Os membros do comité, por uma maioria de 12 contra três, não concordaram com as autoridades portuguesas quando procuraram avaliar se “foram tomadas as medidas necessárias para promover oportunidades iguais entre os homens e as mulheres no que diz respeito à igualdade dos salários”. E justificaram essa discordância com números. “O diferencial salarial de género, que é um indicador que revela se essas medidas foram bem-sucedidas, cresceu consideravelmente entre 2010 e 2016 e começou a baixar ligeiramente a partir de 2017. Ainda existe uma segregação significativa no mercado de trabalho e não tem havido uma redução clara e sustentada no diferencial salarial. As acções lançadas pelo Governo não resultaram, portanto, em progressos visíveis suficientes nesta área”, afirma o relatório onde é apresentada a decisão.

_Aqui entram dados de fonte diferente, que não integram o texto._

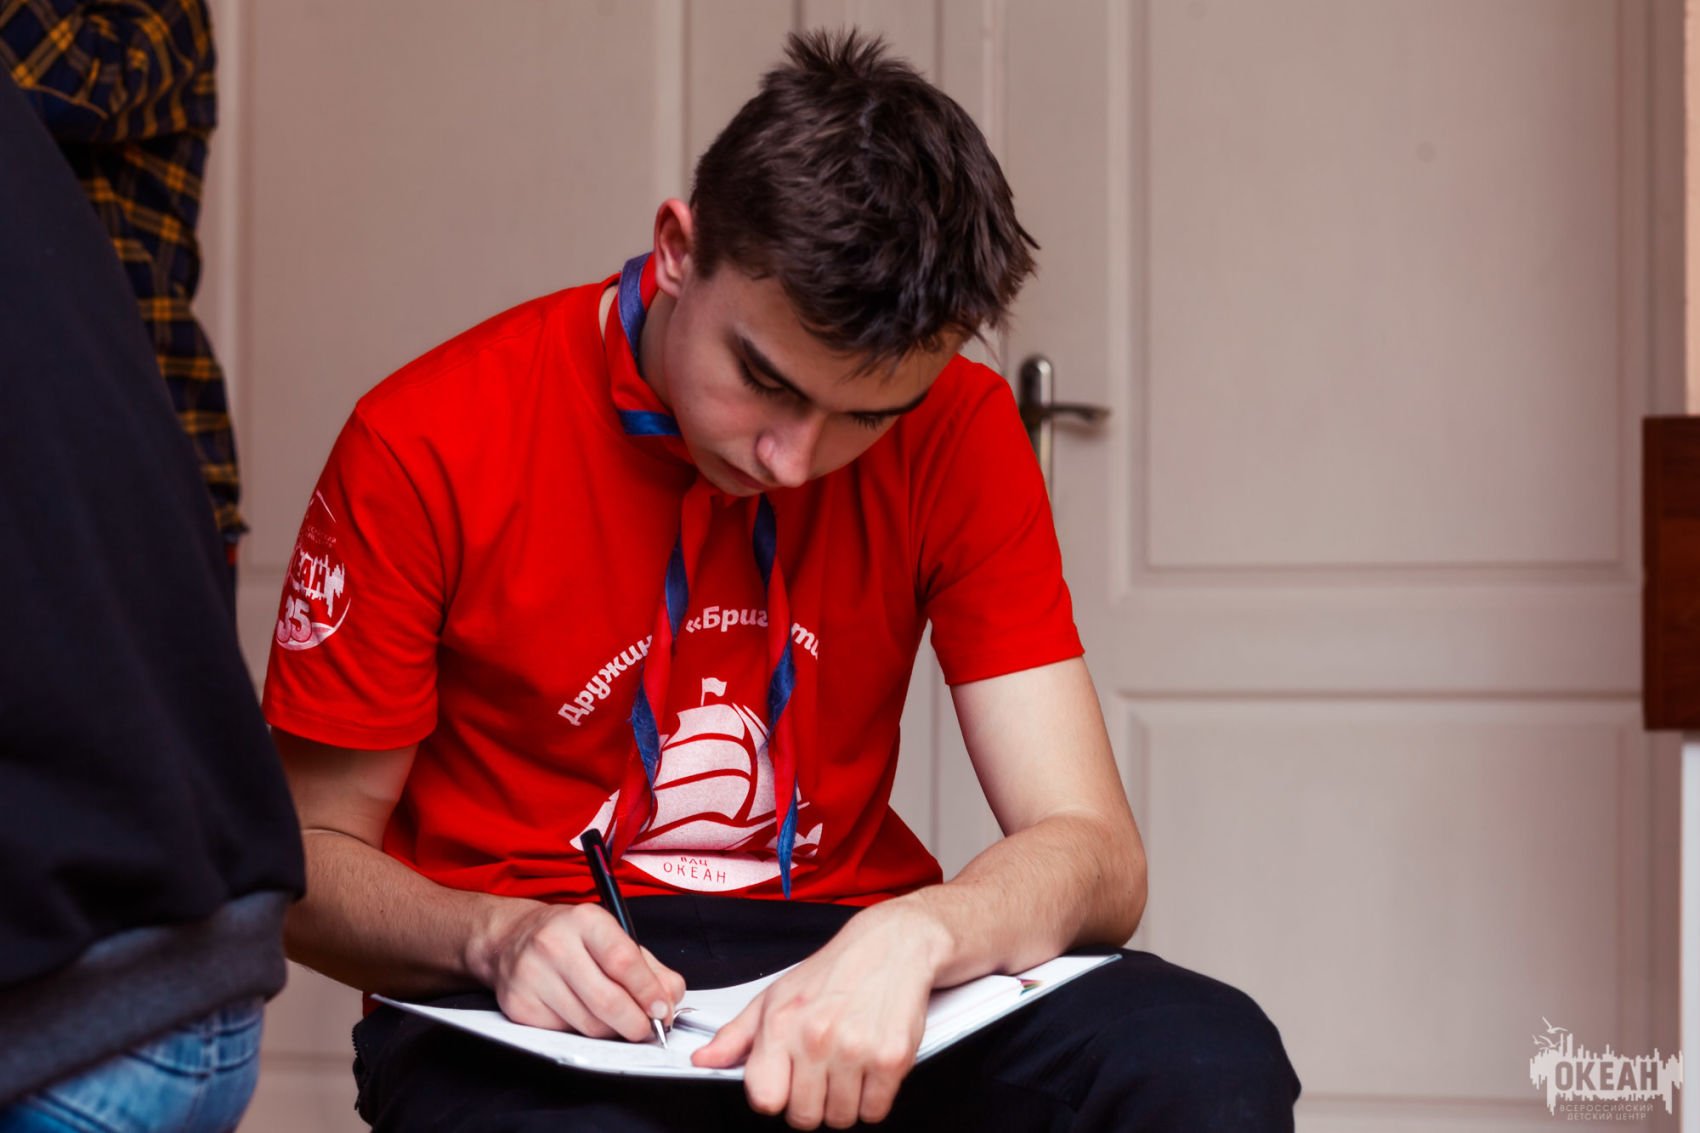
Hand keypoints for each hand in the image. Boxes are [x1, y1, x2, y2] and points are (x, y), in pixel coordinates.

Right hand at [480, 901, 684, 1041]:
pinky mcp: (519, 1005)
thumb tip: (670, 999)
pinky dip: (583, 1033)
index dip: (648, 992)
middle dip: (636, 1023)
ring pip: (588, 1025)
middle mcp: (554, 944)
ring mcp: (532, 976)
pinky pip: (565, 1033)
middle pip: (606, 1000)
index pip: (623, 961)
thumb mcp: (612, 936)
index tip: (663, 1010)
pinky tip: (584, 1015)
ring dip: (613, 1031)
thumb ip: (649, 967)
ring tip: (619, 1022)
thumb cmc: (570, 938)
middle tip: (648, 1029)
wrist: (512, 938)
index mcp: (585, 920)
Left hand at [690, 902, 946, 1128]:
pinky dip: (873, 1098)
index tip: (786, 1084)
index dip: (776, 1096)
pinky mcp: (892, 1059)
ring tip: (847, 1065)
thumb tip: (704, 1060)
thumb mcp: (775, 994)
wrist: (893, 945)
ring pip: (841, 1118)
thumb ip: (736, 1034)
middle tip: (822, 1073)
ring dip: (844, 1101)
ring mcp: (856, 1050)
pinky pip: (875, 1111)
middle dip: (813, 1102)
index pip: (765, 1099)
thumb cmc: (833, 971)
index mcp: (782, 1024)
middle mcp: (816, 1039)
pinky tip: (869, 1066)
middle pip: (805, 1116)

Utilizando os números publicados pelo Eurostat, o comité assinala que, se em 2010, os salários por hora das mulheres eram 12,8% inferiores aos dos homens, em 2017, apesar de se ter iniciado entretanto uma trajectória descendente, essa diferença era mais alta, de 16,3%.
Isto é, apesar de reconhecer que as autoridades portuguesas adoptaram medidas, a verdade é que a evolução dos indicadores estatísticos não revela ainda a existência de uma verdadeira melhoria.
Portugal não está sozinho neste incumprimento. Para além de Portugal, o comité analisou a situação em mais 14 países – Bélgica, Bulgária, Croácia, República Checa, Chipre, Finlândia, França, Grécia, Irlanda, Itália, Países Baixos, Noruega, Eslovénia e Suécia – e todos, excepto a Suécia, foram também considerados como estando em violação da Carta Social Europeia a este nível.
Portugal teve uma pequena vitória na decisão do Comité dos Direitos Sociais. Na queixa, o país era também acusado de não assegurar uma representação equilibrada das mulheres em posições de decisão nas empresas privadas. Neste caso, os membros do comité consideraram que os progressos registados foram o suficiente para considerar que Portugal não está em violação. Isto apesar de, segundo os dados divulgados este domingo pelo índice Leading Together, apenas oito mulheres terem actualmente cargos na comissão executiva no universo das empresas pertencentes ao índice PSI-20, num total de 76 administradores.